Pore-scale study of multiphase reactive transport in fibrous electrodes of vanadium redox flow batteries

Abstract

The electrode of a vanadium redox flow battery generally is a carbon fibre-based porous medium, in which important physicochemical processes occur. In this work, pore-scale simulations are performed to study complex multiphase flow and reactive transport in the electrode by using the lattice Boltzmann method (LBM). Four hundred fibrous electrodes with different fibre diameters and porosities are reconstructed. Both the permeability and diffusivity of the reconstructed electrodes are predicted and compared with empirical relationships in the literature. Reactive surface area of the electrodes is also evaluated and it is found that existing empirical relationship overestimates the reactive surface under lower porosities.

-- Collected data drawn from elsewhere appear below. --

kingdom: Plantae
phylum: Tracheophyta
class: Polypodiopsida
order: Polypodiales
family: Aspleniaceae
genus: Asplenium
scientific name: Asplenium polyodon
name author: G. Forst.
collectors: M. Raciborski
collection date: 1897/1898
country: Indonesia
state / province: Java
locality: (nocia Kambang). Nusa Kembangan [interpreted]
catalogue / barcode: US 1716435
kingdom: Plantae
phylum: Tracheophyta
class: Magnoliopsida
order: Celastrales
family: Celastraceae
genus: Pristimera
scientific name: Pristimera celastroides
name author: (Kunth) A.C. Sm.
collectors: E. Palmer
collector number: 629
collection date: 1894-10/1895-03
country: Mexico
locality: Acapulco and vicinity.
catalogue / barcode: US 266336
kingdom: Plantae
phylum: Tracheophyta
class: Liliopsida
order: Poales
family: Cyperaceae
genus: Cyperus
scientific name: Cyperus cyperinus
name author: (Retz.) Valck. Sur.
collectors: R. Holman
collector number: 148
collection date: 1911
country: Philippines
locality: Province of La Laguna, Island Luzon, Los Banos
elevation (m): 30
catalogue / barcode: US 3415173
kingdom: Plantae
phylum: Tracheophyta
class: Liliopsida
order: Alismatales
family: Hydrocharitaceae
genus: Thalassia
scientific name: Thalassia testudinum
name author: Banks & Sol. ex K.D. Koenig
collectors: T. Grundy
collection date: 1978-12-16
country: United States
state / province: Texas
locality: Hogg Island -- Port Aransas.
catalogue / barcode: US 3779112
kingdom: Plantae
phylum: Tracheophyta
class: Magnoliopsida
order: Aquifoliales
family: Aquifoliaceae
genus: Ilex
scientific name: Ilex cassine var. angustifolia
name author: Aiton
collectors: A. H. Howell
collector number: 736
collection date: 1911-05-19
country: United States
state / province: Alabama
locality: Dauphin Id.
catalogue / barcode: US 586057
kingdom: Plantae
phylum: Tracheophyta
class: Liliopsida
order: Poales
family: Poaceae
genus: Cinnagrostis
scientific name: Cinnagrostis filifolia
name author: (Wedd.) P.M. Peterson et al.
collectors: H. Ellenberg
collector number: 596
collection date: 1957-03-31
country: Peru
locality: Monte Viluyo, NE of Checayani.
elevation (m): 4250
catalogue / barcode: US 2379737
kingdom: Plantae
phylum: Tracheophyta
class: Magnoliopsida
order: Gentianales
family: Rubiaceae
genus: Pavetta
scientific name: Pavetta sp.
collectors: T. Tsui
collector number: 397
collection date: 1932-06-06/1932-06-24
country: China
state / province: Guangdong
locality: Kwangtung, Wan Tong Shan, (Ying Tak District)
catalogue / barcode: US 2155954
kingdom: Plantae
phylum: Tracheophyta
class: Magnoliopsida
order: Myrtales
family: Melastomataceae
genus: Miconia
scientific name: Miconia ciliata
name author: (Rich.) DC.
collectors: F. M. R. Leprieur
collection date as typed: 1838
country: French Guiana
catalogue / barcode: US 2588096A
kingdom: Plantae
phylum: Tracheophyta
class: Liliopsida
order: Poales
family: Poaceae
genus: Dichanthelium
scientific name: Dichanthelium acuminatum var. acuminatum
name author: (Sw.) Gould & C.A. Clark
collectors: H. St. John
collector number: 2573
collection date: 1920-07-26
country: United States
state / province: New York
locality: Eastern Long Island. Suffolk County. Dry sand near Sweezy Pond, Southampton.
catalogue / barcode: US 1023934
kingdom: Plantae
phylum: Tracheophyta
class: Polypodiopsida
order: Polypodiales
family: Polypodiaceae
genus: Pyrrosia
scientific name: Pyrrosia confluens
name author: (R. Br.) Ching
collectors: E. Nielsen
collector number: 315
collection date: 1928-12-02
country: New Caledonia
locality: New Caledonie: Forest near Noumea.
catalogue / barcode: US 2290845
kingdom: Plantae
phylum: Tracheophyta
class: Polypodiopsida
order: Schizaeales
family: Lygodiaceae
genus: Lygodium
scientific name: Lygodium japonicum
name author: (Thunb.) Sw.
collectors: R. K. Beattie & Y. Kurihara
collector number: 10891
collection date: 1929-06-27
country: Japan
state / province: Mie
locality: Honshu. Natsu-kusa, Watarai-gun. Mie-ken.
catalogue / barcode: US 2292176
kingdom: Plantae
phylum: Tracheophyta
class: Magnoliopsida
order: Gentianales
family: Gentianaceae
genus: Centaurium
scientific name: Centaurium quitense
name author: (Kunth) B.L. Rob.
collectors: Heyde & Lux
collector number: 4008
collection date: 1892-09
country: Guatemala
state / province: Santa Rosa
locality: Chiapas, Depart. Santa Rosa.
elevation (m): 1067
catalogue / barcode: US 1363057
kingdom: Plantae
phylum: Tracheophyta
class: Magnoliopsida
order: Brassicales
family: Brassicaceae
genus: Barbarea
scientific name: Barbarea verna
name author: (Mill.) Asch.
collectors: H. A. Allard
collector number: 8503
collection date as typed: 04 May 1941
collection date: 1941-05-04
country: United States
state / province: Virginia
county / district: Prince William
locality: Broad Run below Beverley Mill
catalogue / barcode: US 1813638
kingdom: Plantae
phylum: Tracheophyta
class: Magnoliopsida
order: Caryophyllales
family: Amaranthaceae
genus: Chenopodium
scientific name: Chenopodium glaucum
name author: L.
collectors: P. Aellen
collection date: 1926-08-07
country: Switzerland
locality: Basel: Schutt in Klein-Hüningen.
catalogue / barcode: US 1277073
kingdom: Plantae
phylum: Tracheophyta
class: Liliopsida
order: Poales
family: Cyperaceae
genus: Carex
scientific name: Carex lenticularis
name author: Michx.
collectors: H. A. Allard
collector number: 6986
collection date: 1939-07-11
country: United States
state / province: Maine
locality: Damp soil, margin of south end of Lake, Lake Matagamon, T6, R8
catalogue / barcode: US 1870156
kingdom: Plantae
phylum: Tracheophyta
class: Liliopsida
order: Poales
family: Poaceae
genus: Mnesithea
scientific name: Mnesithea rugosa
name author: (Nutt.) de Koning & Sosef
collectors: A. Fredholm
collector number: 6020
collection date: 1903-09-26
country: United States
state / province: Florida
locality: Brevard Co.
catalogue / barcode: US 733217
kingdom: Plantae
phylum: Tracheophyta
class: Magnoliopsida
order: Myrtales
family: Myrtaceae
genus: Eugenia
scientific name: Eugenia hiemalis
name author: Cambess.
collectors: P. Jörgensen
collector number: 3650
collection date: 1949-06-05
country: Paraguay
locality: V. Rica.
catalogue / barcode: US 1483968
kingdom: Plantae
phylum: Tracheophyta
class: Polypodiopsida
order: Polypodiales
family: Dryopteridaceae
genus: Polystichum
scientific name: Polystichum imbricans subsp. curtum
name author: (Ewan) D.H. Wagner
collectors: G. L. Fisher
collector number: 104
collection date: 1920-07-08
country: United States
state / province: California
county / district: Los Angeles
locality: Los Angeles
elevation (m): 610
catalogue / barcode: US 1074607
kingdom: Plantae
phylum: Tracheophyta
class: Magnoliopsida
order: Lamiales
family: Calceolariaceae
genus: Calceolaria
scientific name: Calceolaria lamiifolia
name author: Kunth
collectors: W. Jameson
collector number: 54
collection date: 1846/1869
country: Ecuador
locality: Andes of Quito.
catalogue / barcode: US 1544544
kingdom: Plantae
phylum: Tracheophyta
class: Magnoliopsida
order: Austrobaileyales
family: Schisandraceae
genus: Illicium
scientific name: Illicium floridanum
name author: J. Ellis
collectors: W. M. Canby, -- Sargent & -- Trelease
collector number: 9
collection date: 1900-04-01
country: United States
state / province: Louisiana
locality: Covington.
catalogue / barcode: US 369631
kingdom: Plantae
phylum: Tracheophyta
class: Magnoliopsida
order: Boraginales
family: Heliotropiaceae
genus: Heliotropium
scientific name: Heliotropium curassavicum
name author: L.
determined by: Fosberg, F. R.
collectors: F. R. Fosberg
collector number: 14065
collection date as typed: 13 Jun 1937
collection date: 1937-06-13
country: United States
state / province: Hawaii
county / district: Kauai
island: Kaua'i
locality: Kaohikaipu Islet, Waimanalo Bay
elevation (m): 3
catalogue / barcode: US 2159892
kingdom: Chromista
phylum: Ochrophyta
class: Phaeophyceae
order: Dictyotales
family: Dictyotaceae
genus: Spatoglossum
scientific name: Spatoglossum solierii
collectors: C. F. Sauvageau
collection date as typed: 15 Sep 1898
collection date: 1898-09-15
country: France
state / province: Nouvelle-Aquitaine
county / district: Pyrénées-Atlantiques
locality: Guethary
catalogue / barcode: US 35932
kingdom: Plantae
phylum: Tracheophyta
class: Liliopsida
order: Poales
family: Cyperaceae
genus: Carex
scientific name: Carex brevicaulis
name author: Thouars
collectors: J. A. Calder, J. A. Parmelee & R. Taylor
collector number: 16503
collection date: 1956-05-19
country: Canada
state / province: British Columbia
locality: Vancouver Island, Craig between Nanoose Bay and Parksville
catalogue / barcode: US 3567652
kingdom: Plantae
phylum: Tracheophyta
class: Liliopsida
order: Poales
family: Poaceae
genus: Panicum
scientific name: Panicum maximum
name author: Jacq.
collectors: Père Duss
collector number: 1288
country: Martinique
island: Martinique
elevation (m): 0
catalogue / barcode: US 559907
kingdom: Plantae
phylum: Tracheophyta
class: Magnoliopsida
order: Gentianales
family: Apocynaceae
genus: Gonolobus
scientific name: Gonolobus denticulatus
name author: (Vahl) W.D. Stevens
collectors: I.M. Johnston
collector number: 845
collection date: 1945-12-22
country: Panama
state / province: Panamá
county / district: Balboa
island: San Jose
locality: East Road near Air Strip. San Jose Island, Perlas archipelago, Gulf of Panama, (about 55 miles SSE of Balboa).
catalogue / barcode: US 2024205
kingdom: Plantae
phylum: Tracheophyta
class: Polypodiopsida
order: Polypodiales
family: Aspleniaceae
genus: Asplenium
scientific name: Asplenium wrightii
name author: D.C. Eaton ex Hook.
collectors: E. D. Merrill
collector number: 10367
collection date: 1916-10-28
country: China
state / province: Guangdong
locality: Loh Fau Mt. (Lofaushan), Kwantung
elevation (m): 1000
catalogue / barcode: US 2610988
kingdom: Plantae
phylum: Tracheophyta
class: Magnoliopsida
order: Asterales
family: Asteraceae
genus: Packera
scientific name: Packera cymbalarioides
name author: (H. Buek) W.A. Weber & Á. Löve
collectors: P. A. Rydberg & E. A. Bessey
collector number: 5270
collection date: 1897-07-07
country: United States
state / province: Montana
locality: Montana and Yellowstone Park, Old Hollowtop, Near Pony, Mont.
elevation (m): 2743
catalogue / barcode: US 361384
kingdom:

Further, a pore-scale electrochemical reaction model is developed to study the effects of fibre diameter and porosity on electrolyte flow, VII/VIII transport, and electrochemical reaction at the electrolyte-fibre surface. Finally, evolution of bubble cluster generated by the side reaction is studied by adopting a LB multiphase flow model. Effects of porosity, fibre diameter, gas saturation and solid surface wettability on average bubble diameter and reduction of reactive surface area due to coverage of bubbles on solid surface are investigated in detail. It is found that gas coverage ratio is always lower than that adopted in the continuum model in the literature. The current pore-scale studies successfully reveal the complex multiphase flow and reactive transport processes in the electrode, and the simulation results can be further upscaled to improve the accuracy of the current continuum-scale models.